3. THE OUTLAW JOSEY WALES (Jerry Fielding)
Clint Eastwood’s popular “revenge” flicks of the ’70s get moved back in time and the film could almost be named “Dirty Harry in the Civil War.” But the change in period gave Jerry Fielding the opportunity to stretch his musical muscles, combining his customary lean orchestrations and contemporary harmonies in a more traditional 19th-century setting. The result is one of Fielding’s more accessible scores and a well-deserved Oscar nomination.
2. ALL THE PRESIDENT’S MEN (David Shire)
I’m not a particularly political person, but I’ve always been fascinated by the story of Watergate. Perhaps it’s the Shakespearean tragedy of it all, or maybe it’s just the ridiculous hubris of the government and what they thought they could get away with (a fact that has only gotten worse over time). Whatever the reason(s), this tale of Washington Post reporters Bob Woodward and Carl Bernstein and their efforts to uncover the Watergate break-in makes for fascinating cinema. The script, direction, performances, art direction, sound design, everything all work together seamlessly for a nail-biting experience that is even more impressive considering that we know how the story turns out. What often gets overlooked in the praise for the movie is David Shire’s sparse and understated score. With its French horn theme echoing of fractured patriotism and a gentle, insistent guitar and four-note scale underneath, Shire creates a subtle musical mood of paranoia that only adds to the tension and fear of the story.

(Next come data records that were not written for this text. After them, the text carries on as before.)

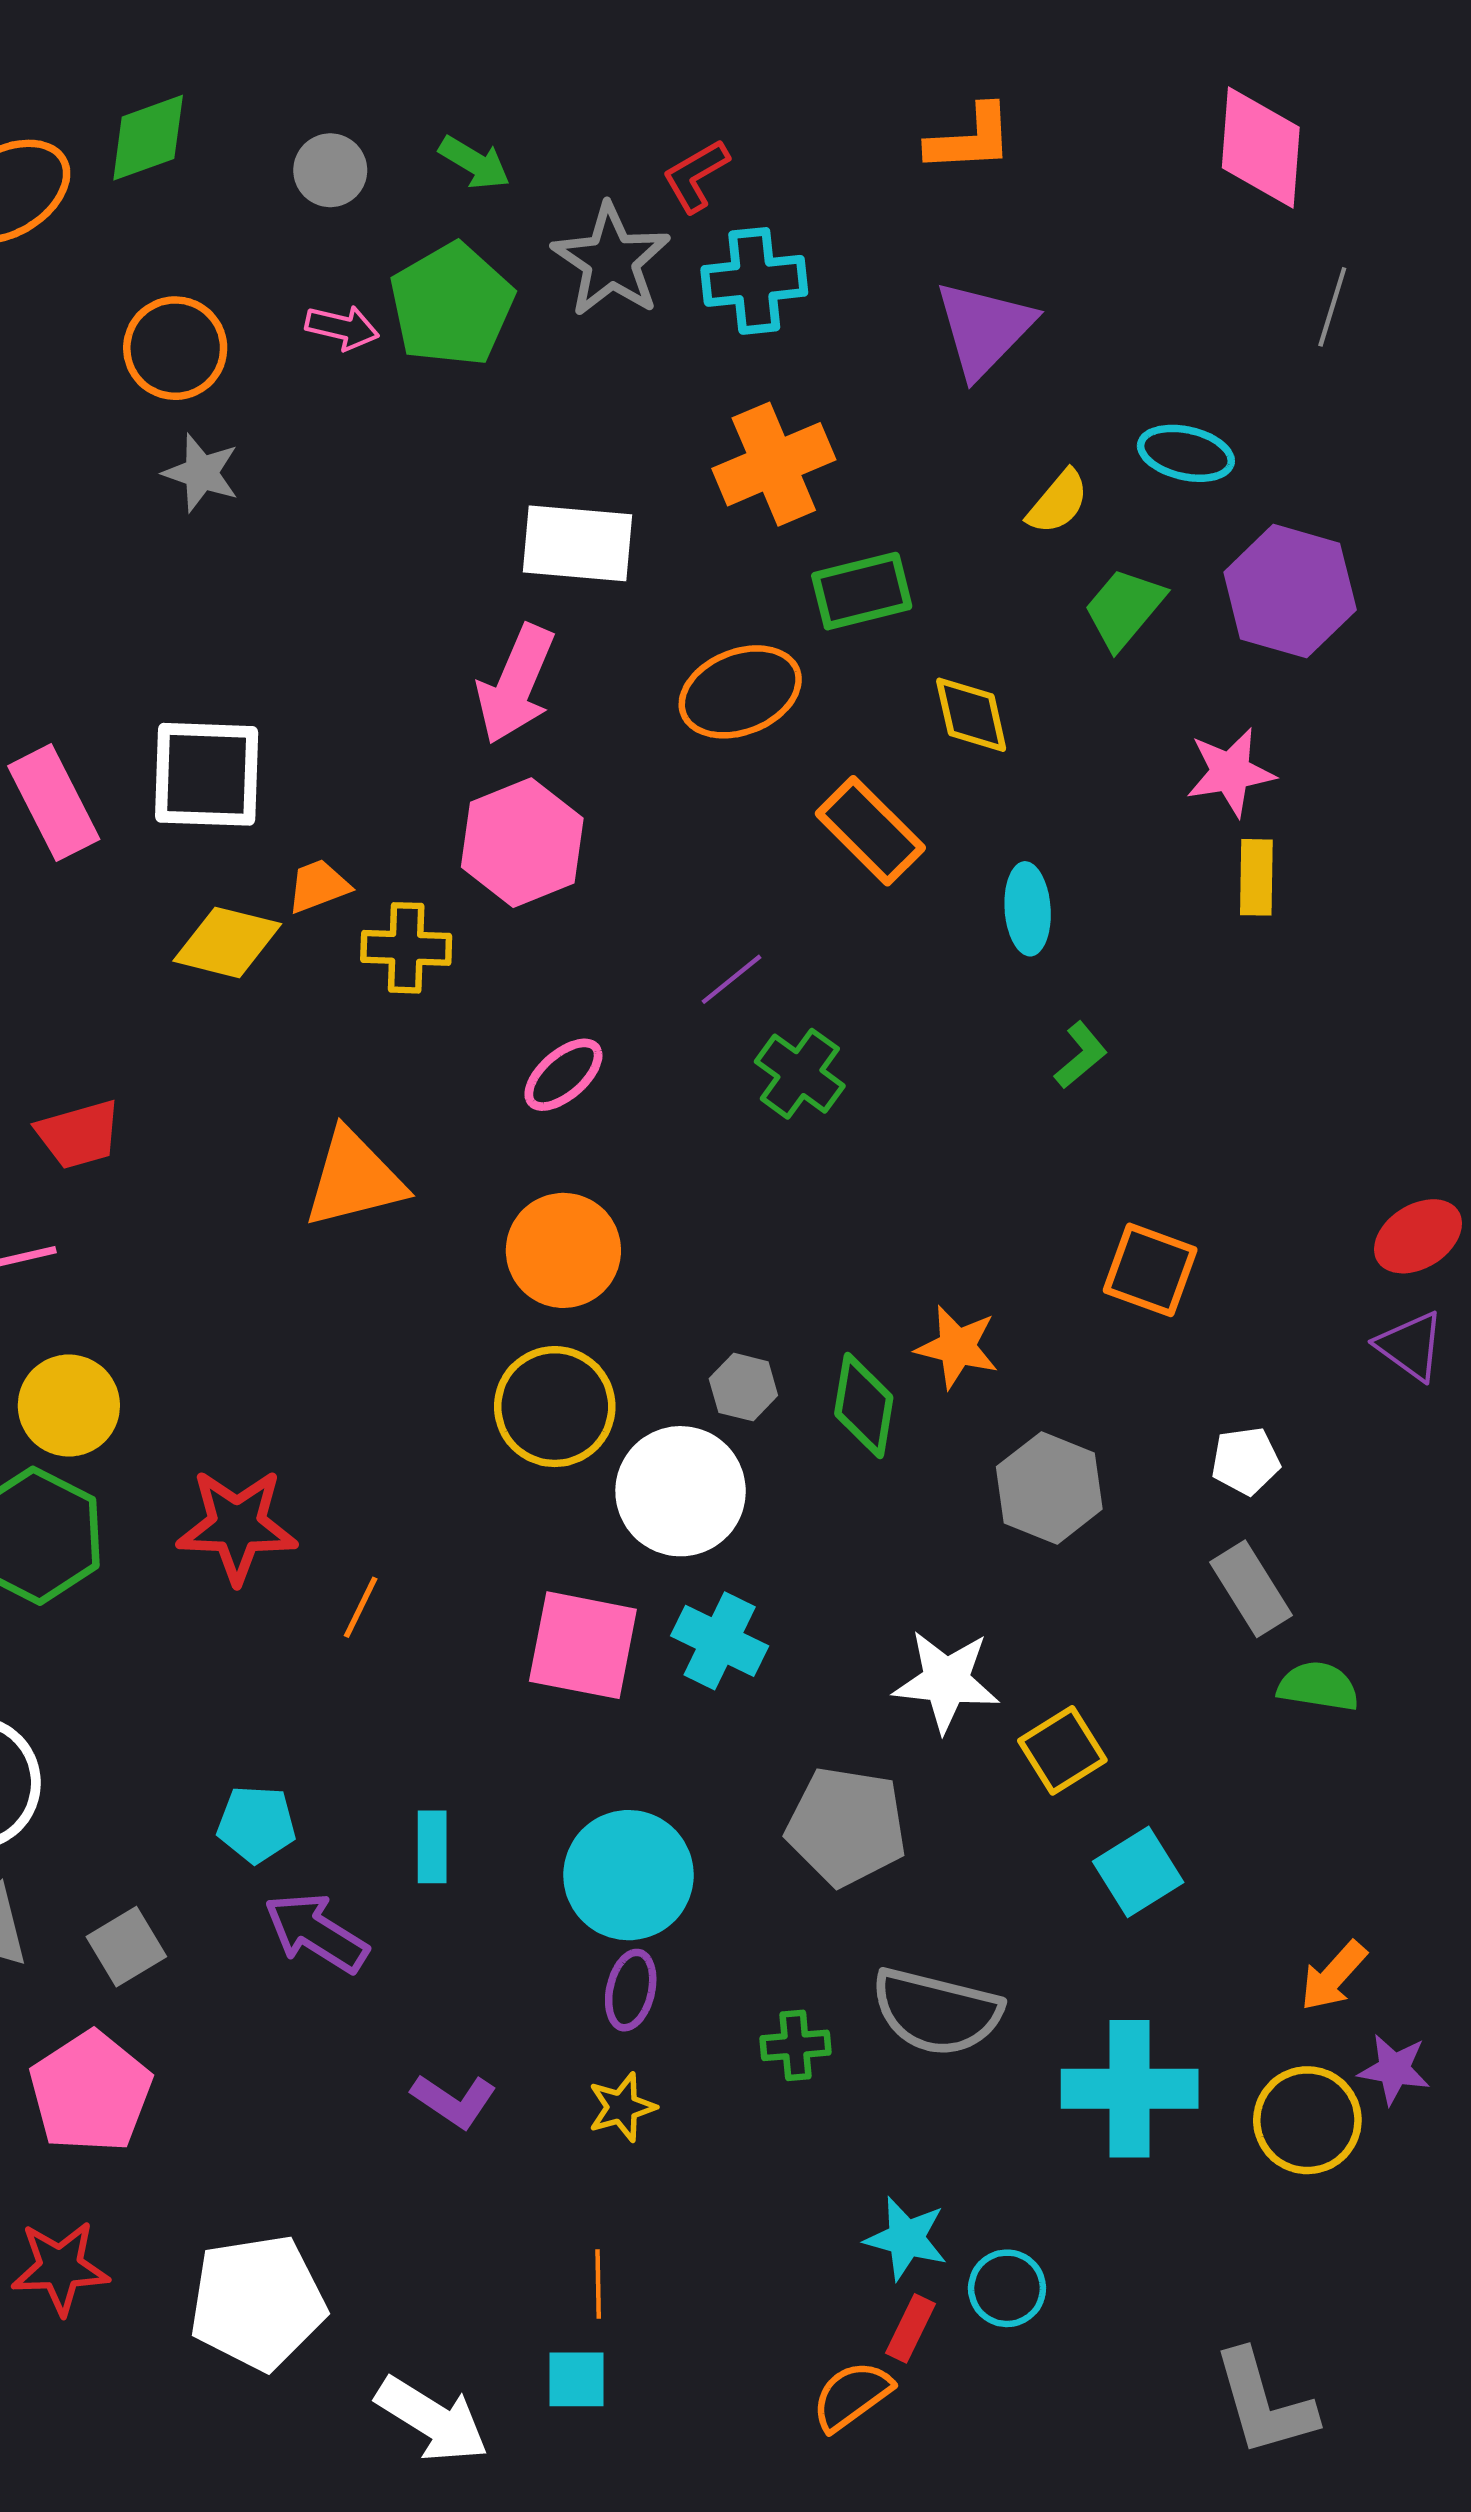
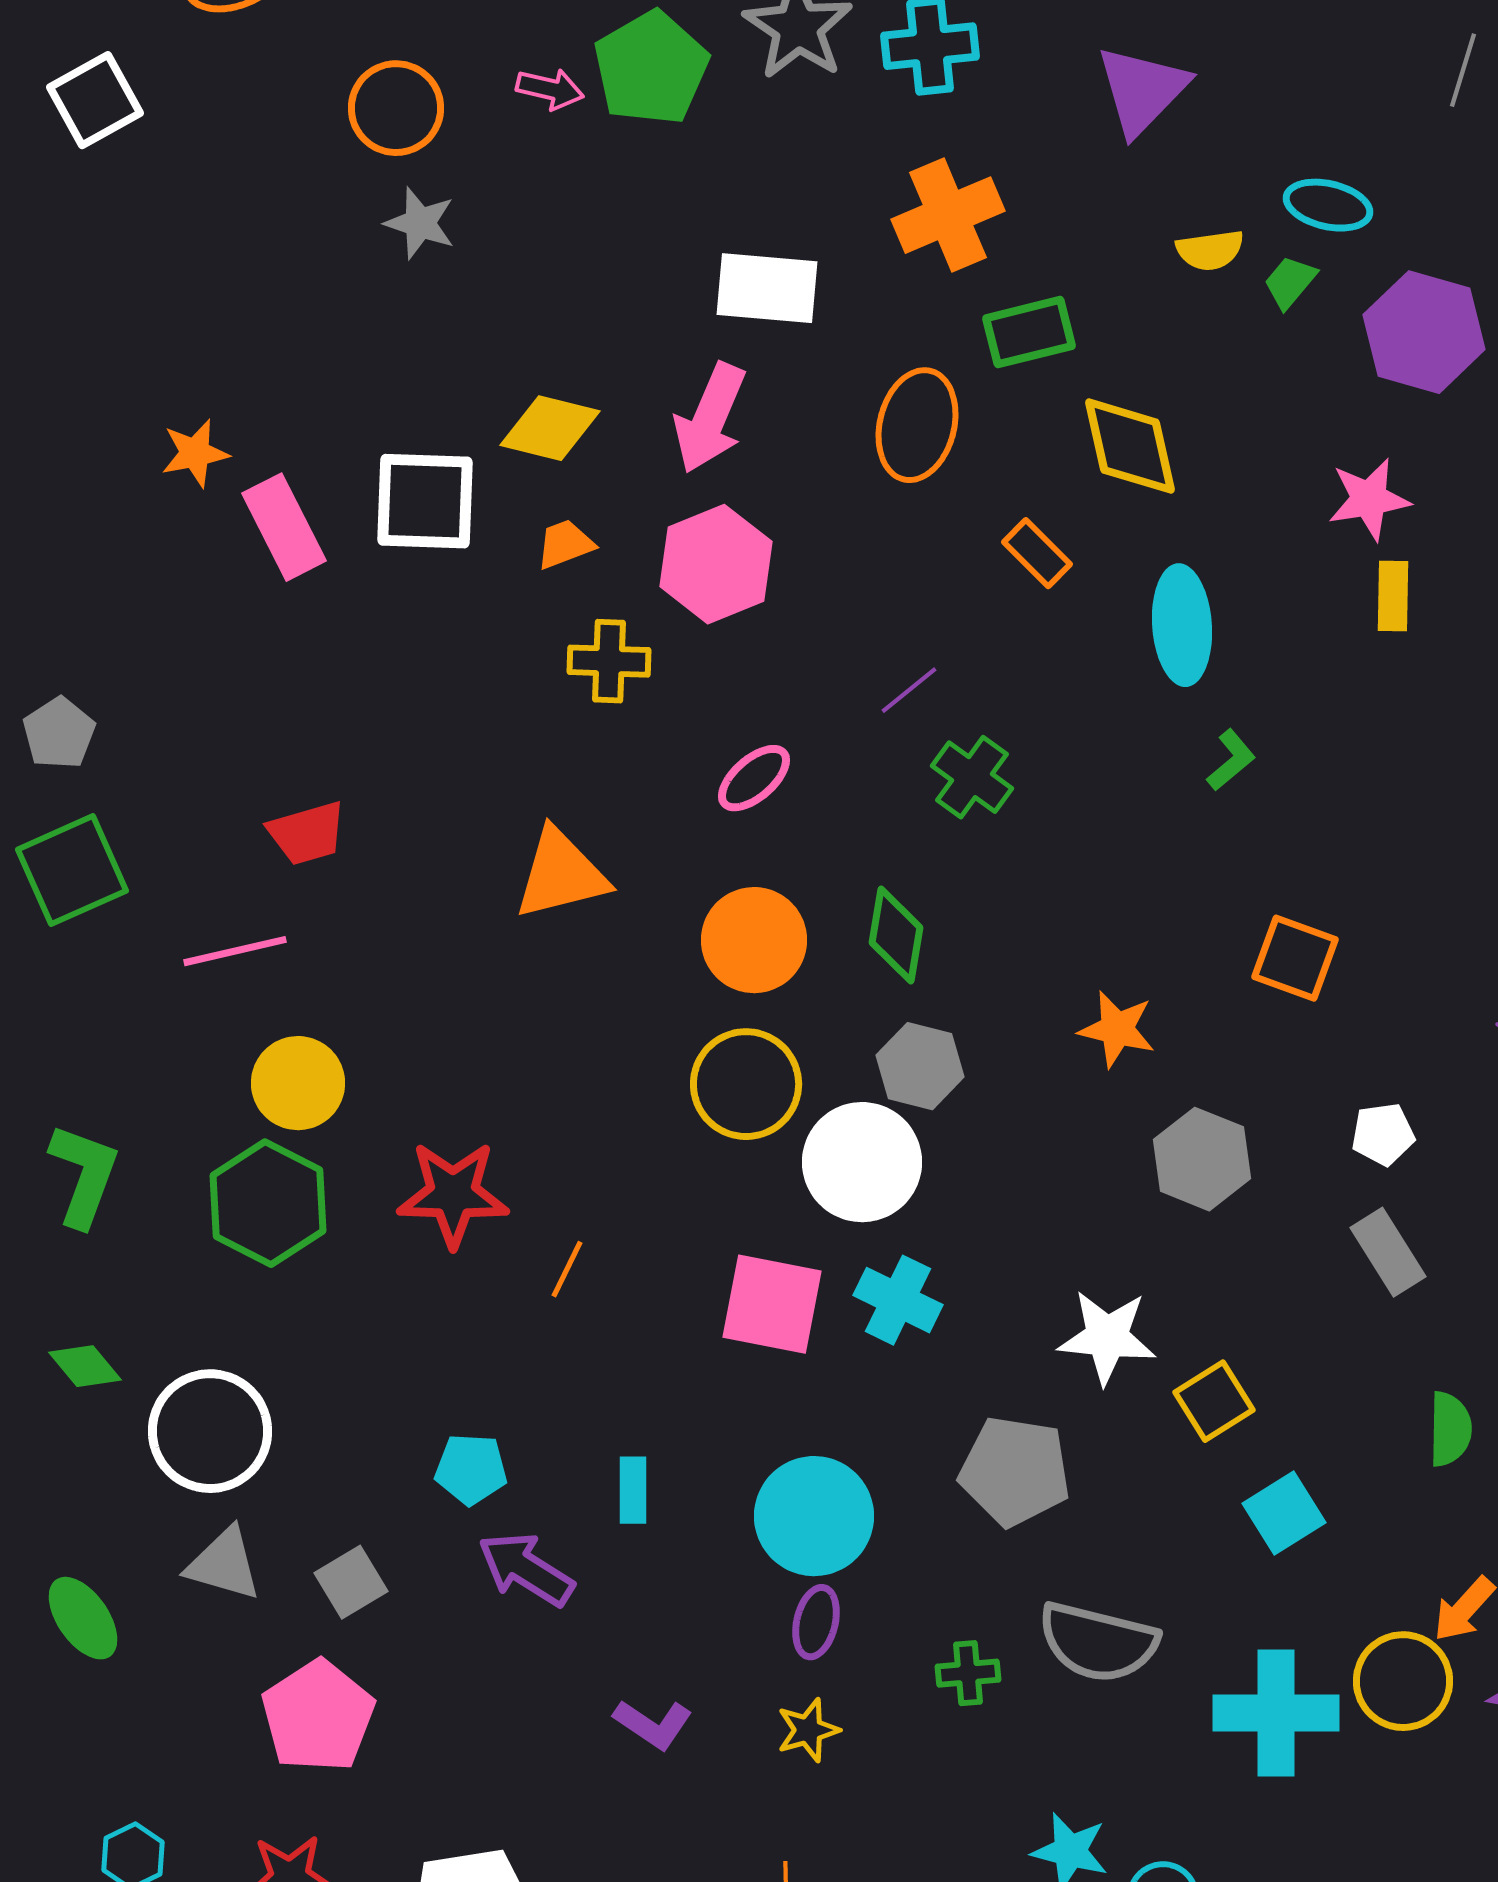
yellow semicircle: (1058, 502) -> (1210, 250), turned 42
green trapezoid: (1124, 608) -> (1290, 282), moved, size x0.7
orange ellipse: (740, 692) -> (917, 425), turned -54
yellow diamond: (971, 715) -> (1130, 446), size x1.4
orange rectangle: (870, 831) -> (1037, 553), size x0.7
orange trapezoid: (318, 886) -> (565, 544), moved
cyan ellipse: (1028, 909) -> (1182, 625), size x1.4
yellow diamond: (227, 942) -> (550, 428), moved
gray hexagon: (743, 1387) -> (920, 1066), size x1.4
green diamond: (864, 1406) -> (896, 935), moved
green semicircle: (1318, 1686) -> (1450, 1429), moved, turned 82
yellow circle: (1307, 2120) -> (1403, 1681), moved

1. FAMILY PLOT (John Williams)
I had never seen Hitchcock’s final film or heard a note of this score until Varese Sarabande finally released this long-awaited soundtrack last year. (I’ve still never seen the film all the way through.) What an eye-opener this was! With that classic Williams mid-’70s sound and his trademark orchestrations, this is one of the few scores that I get what all the fuss was about. Listening to Williams’s gorgeous theme sends me into a trance each and every time. That Williams wasn’t an Oscar nominee, not even on the shortlist, is a shame, though this is one of those years where very score–THE OMEN, OBSESSION, THE OUTLAW JOSEY WALES, TAXI DRIVER, and VOYAGE OF THE DAMNED–is a worthy nominee. Still, it’s a shame…
What are your favorites scores from the year you discovered film music?